Throughout the Fung Fellowship program, a diverse cohort of undergraduate students participate in a cross-disciplinary, experience-based curriculum that integrates design thinking and an immersive community experience. Fellows work in teams to develop technology solutions to address conservation and biodiversity challenges facing our plant and animal species and their ecosystems. This course provides a space for teamwork, project-based learning, and working with industry & community partners.

ME 102B MECHATRONICS DESIGN

Introduction to design and realization of mechatronics systems. Micro computer architectures. Basic computer IO devices. Embedded microprocessor systems and control, IO programming such as analogue to digital converters, PWM, serial and parallel outputs. Electrical components such as power supplies, operational amplifiers, transformers and filters. Shielding and grounding. Design of electric, hydraulic and pneumatic actuators. Design of sensors. Design of power transmission systems. Kinematics and dynamics of robotics devices. Basic feedback design to create robustness and performance.

ME 136/236U INTRODUCTION TO CONTROL OF UNMANNED AERIAL VEHICLES

This course introduces students to the control of unmanned aerial vehicles (UAVs). The course will cover modeling and dynamics of aerial vehicles, and common control strategies. Laboratory exercises allow students to apply knowledge on a real system, by programming a microcontroller to control a UAV.

ME 292C / DES INV 190-1 HUMAN CENTERED DESIGN METHODS

This course provides hands-on and real world experience in the development of innovative and realistic customer-driven engineered products, services or systems. Design methods and tools are introduced, and the student’s design ability is developed in a capstone design project or equivalent. The course is organized around the following modules: design research, analysis & synthesis, concept generation & creativity, prototyping, communication & visualization. Students will be expected to use tools and methods of professional practice and use these tools to consider the social, economic and environmental implications of their products, services or systems. There is an emphasis on hands-on innovative thinking and professional practice. We will engage product designers from industry as speakers and coaches.

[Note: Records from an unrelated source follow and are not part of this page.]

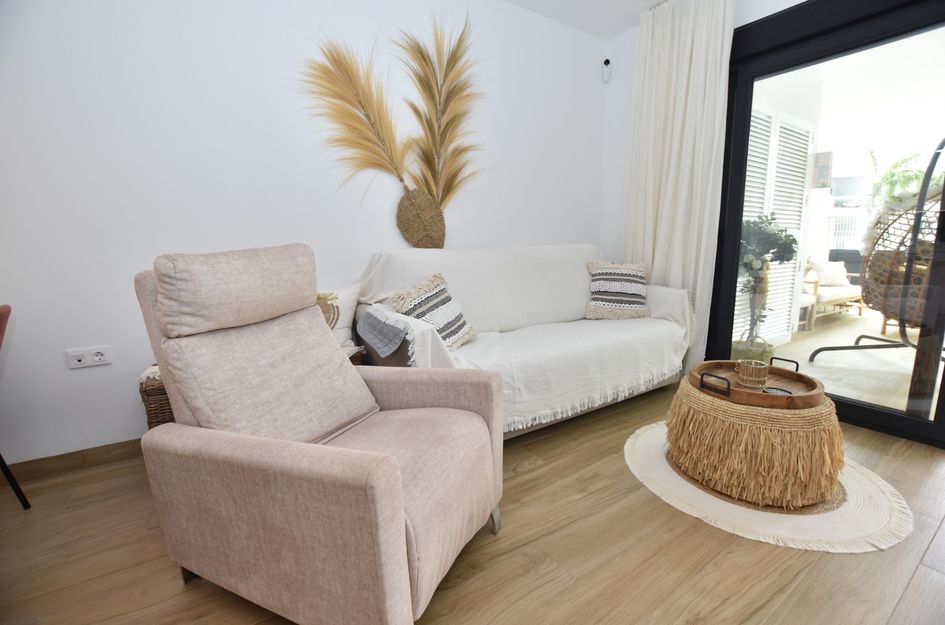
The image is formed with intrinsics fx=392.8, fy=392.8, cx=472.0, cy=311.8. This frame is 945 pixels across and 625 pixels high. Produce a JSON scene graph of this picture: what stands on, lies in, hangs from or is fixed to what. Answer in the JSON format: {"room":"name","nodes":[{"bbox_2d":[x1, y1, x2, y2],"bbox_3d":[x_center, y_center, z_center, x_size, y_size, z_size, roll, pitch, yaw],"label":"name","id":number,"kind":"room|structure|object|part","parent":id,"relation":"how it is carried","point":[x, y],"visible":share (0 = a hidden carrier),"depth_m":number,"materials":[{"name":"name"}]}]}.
{"room":"living room","nodes":[
{"label":"living room","id":0,"kind":"room"},
{"bbox_2d":[0,0,609,466],"bbox_3d":[-0.978,-0.725,2.344,5.353,2.679,0.161,-8,13,-32],"label":"back wall","id":1,"kind":"structure","parent":0,"point":[85,372],"depth_m":1.99,"materials":[{"name":"white paint"}]},
{"bbox_2d":[2,438,144,482],"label":"baseboard","id":2,"kind":"structure","parent":1,"relation":"attached to","point":[58,456],"depth_m":1.87,"materials":[{"name":"brown wood"}]},
{"bbox_2d":[65,345,112,368],"bbox_3d":[-1.771,0.206,1.819,0.147,0.084,0.018,-8,13,-32],"label":"wall socket","id":3,"kind":"object","parent":1,"relation":"attached to","point":[82,359],"visible":0.99,"depth_m":1.82,"materials":[{"name":"white plastic"}]},
{"bbox_2d":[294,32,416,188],"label":"decoration","id":4,"kind":"object","parent":1,"relation":"attached to","point":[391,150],"visible":0.96,"depth_m":2.31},
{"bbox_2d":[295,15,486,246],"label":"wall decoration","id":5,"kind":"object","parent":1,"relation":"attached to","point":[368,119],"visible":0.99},
{"bbox_2d":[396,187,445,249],"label":"woven vase","id":6,"kind":"object","parent":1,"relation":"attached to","point":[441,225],"visible":0.96,"depth_m":2.64,"materials":[{"name":"brown wicker"}]},
{"bbox_2d":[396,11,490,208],"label":"decoration","id":7,"kind":"object","parent":1,"relation":"attached to","point":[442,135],"visible":0.93,"depth_m":2.59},
{"bbox_2d":[0,383,944,624],"bbox_3d":[0.185,0.993,0.687,5.571,0.101,4.427,-8,13,-32],"label":"floor","id":8,"kind":"structure","parent":0,"point":[535,471],"depth_m":1.32,"materials":[{"name":"brown wood"}]},
{"bbox_2d":[0,304,30,508],"bbox_3d":[-1.917,0.441,1.274,0.527,0.845,0.509,-8,13,-32],"label":"red chair","id":9,"kind":"object","parent":8,"relation":"on","point":[17,487],"visible":1,"depth_m":1.55,"materials":[{"name":"red"}]},
{"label":"chair leg","id":10,"kind":"part","parent":9,"relation":"part of","materials":[{"name":"black metal"}]},
{"bbox_2d":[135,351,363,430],"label":"wicker chest","id":11,"kind":"object","parent":8,"relation":"on","point":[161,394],"visible":0.09,"depth_m":1.74,"materials":[{"name":"brown wicker"}]},
{"bbox_2d":[317,284,362,348],"bbox_3d":[-0.862,0.045,2.174,0.515,0.367,0.187,-8,13,-32],"label":"cushion","id":12,"kind":"object","parent":11,"relation":"on","point":[341,325],"visible":0.39,"depth_m":2.19,"materials":[{"name":"fabric"}]},
{"bbox_2d":[132,243,502,624],"bbox_3d":[-0.436,0.316,1.273,0.917,1.034,0.752,3,12,23],"label":"recliner armchair","id":13,"kind":"object","parent":8,"relation":"on","point":[402,514],"visible":0.98,"depth_m":1.10,"materials":[{"name":"beige fabric"}]},
{"bbox_3d":[-0.788,-0.109,1.383,0.370,0.243,0.471,3,12,23],"label":"headrest cushion","id":14,"kind":"part","parent":13,"relation":"part of","materials":[{"name":"beige fabric"}]},
{"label":"cushion","id":15,"kind":"part","parent":13,"relation":"part of","materials":[{"name":"fabric"}]},
{"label":"sofa leg","id":16,"kind":"part","parent":13,"relation":"part of","materials":[{"name":"silver metal"}]},
{"bbox_2d":[355,244,696,439],"bbox_3d":[0.388,0.068,2.479,2.062,0.848,0.997,-8,13,-32],"label":"sofa","id":17,"kind":"object","parent":8,"relation":"on","point":[585,277],"visible":0.65,"depth_m":2.32,"materials":[{"name":"fabric"}]},
{"bbox_2d":[355,304,412,357],"bbox_3d":[-0.432,0.079,1.890,0.180,0.184,0.421,-8,13,-32],"label":"throw blanket","id":18,"kind":"object","parent":17,"relation":"on","point":[381,325],"visible":0.98,"depth_m":1.81,"materials":[{"name":"grey fabric"}]},
{"bbox_2d":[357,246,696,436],"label":"sofa throw","id":19,"kind":"object","parent":17,"relation":"on","point":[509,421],"visible":0.57,"depth_m":2.34,"materials":[{"name":"fabric"}]},
{"bbox_2d":[390,272,476,352],"bbox_3d":[-0.206,0.000,2.106,0.283,0.378,0.433,6,13,35],"label":"striped pillow","id":20,"kind":"object","parent":19,"relation":"on","point":[457,328],"visible":0.93,"depth_m":2.05,"materials":[{"name":"fabric"}]},
{"bbox_2d":[583,260,650,320],"bbox_3d":[1.028,-0.161,2.797,0.455,0.406,0.263,-1,11,2],"label":"striped pillow","id":21,"kind":"object","parent":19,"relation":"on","point":[638,285],"visible":1,"depth_m":2.74,"materials":[{"name":"fabric"}]},
{"bbox_2d":[627,421,911,552],"bbox_3d":[1.249,0.714,1.814,1.036,0.010,1.043,-8,13,-32],"label":"round rug","id":22,"kind":"object","parent":8,"relation":"on","point":[637,456],"visible":0.54,"depth_m":1.52,"materials":[{"name":"beige carpet"}]},
{"bbox_2d":[666,372,842,508],"bbox_3d":[1.243,0.511,1.782,0.658,0.390,0.650,-8,13,-32],"label":"coffee table","id":23,"kind":"object","parent":22,"relation":"on","point":[820,432],"visible":0.88,"depth_m":1.54,"materials":[{"name":"brown wicker"}]},
{"bbox_2d":[691,357,822,407],"bbox_3d":[1.210,0.288,1.714,0.477,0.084,0.461,-8,13,-32],"label":"wooden tray","id":24,"kind":"object","parent":23,"relation":"on","point":[799,376],"visible":0.76,"depth_m":1.66,"materials":[{"name":"brown wood"}]},
{"bbox_3d":[0.959,0.284,1.571,0.042,0.062,0.121,-8,13,-32],"label":"handle","id":25,"kind":"part","parent":24,"relation":"part of","materials":[{"name":"metal"}]},
{"bbox_2d":[735,359,769,387],"bbox_3d":[1.210,0.262,1.703,0.114,0.092,0.115,-8,13,-32],"label":"candle holder","id":26,"kind":"object","parent":24,"relation":"on","point":[764,372],"visible":0.99,"depth_m":1.67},
{"bbox_2d":[762,386,791,395],"bbox_3d":[1.218,0.327,1.568,0.101,0.025,0.100,-8,13,-32],"label":"small dish","id":27,"kind":"object","parent":24,"relation":"on","point":[770,390],"visible":0.62,"depth_m":1.58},
{"bbox_3d":[1.310,0.227,1.663,0.043,0.051,0.104,-8,13,-32],"label":"handle","id":28,"kind":"part","parent":24,"relation":"part of","materials":[{"name":"metal"}]},
{"bbox_2d":[503,0,665,39],"bbox_3d":[0.170,-1.771,0.344,5.854,0.117,4.281,-8,13,-32],"label":"ceiling","id":29,"kind":"structure","parent":0,"point":[515,0],"depth_m":2.90,"materials":[{"name":"white paint"}]},
{"bbox_2d":[623,0,735,367],"bbox_3d":[1.414,-0.839,2.875,0.150,2.656,0.774,-8,13,-32],"label":"curtain","id":30,"kind":"object","parent":29,"relation":"hanging from","point":[692,71],"visible":0.78,"depth_m":2.76,"materials":[{"name":"fabric"}]},
{"bbox_2d":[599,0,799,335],"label":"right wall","id":31,"kind":"structure","parent":0,"point":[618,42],"depth_m":3.29,"materials":[{"name":"white paint"}]},
{"bbox_2d":[601,58,611,81],"bbox_3d":[1.127,-2.033,3.303,0.058,0.166,0.057,-8,13,-32],"label":"motion sensor","id":32,"kind":"object","parent":31,"relation":"attached to","point":[607,62],"visible":0.99,"depth_m":3.29,"materials":[{"name":"white"}]},
{"bbox_2d":[710,0,944,448],"bbox_3d":[2.230,-0.464,1.887,0.169,2.268,1.949,-8,13,-32],"label":"sliding glass door","id":33,"kind":"structure","parent":31,"relation":"in","point":[890,418],"depth_m":2.13,"materials":[{"name":"glass"}]},
{"bbox_2d":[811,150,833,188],"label":"picture","id":34,"kind":"object","parent":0,"point":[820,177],"visible":0.92,"depth_m":3.50,"materials":[{"name":"white"}]},
{"label":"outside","id":35,"kind":"structure","parent":0,"visible":0},
{"bbox_2d":[733,102,815,348],"bbox_3d":[2.661,-0.745,3.555,1.100,2.125,0.130,-8,13,-32],"label":"louvered door","id":36,"kind":"structure","parent":35,"relation":"in","point":[799,179],"depth_m":3.54,"materials":[{"name":"white"}]},
{"bbox_2d":[751,307,929,414],"bbox_3d":[4.963,0.360,3.665,6.073,0.102,5.367,-8,13,-32],"label":"patio floor","id":37,"kind":"structure","parent":35,"point":[855,356],"depth_m":3.35,"materials":[{"name":"beige tile"}]},
{"bbox_2d":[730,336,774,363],"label":"plant pot","id":38,"kind":"object","parent":37,"relation":"on","point":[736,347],"visible":0.49,"depth_m":3.04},
{"bbox_2d":[736,212,798,341],"bbox_3d":[2.298,-0.198,3.176,0.515,1.218,0.503,-8,13,-32],"label":"potted plant","id":39,"kind":"object","parent":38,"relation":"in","point":[770,223],"visible":0.75,"depth_m":3.09,"materials":[{"name":"green plant"}]},
{"bbox_2d":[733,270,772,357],"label":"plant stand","id":40,"kind":"object","parent":37,"relation":"on","point":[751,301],"visible":0.64,"depth_m":3.16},
{"bbox_2d":[800,258,863,327],"bbox_3d":[4.457,-0.349,5.178,1.561,0.791,0.713,-8,13,-32],"label":"outdoor bench","id":41,"kind":"object","parent":37,"relation":"on","point":[847,296],"visible":0.45,"depth_m":4.95,"materials":[{"name":"wood"}]},
{"bbox_2d":[808,259,849,286],"bbox_3d":[4.597,-0.506,5.069,0.510,0.301,0.194,-4,11,-13],"label":"cushion","id":42,"kind":"object","parent":41,"relation":"on","point":[823,266],"visible":0.71,"depth_m":5.00,"materials":[{"name":"fabric"}]},
{"bbox_2d":[809,136,944,372],"bbox_3d":[3.269,-0.441,2.751,1.147,1.919,1.135,1,11,11],"label":"hanging egg chair","id":43,"kind":"object","parent":37,"relation":"on","point":[859,338],"visible":0.88,"depth_m":2.73,"materials":[{"name":"brown wicker"}]},
{"label":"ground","id":44,"kind":"structure","parent":35,"visible":0},
{"bbox_2d":[864,148,928,212],"bbox_3d":[9.663,-2.599,8.985,1.668,2.214,1.668,-8,13,-32],"label":"plant","id":45,"kind":"object","parent":44,"relation":"on","point":[894,174],"visible":0.41,"depth_m":8.84,"materials":[{"name":"green plant"}]}
]}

SPH 188 FUNG FELLOWSHIP – HEALTH + TECH SEMESTER 1

Throughout the Fung Fellowship program, a diverse cohort of undergraduate students participate in a cross-disciplinary, experience-based curriculum that integrates design thinking and an immersive community experience. Fellows work in teams to develop technology solutions to address the real-world public health challenges facing at-risk populations. This course provides a space for teamwork and project-based learning.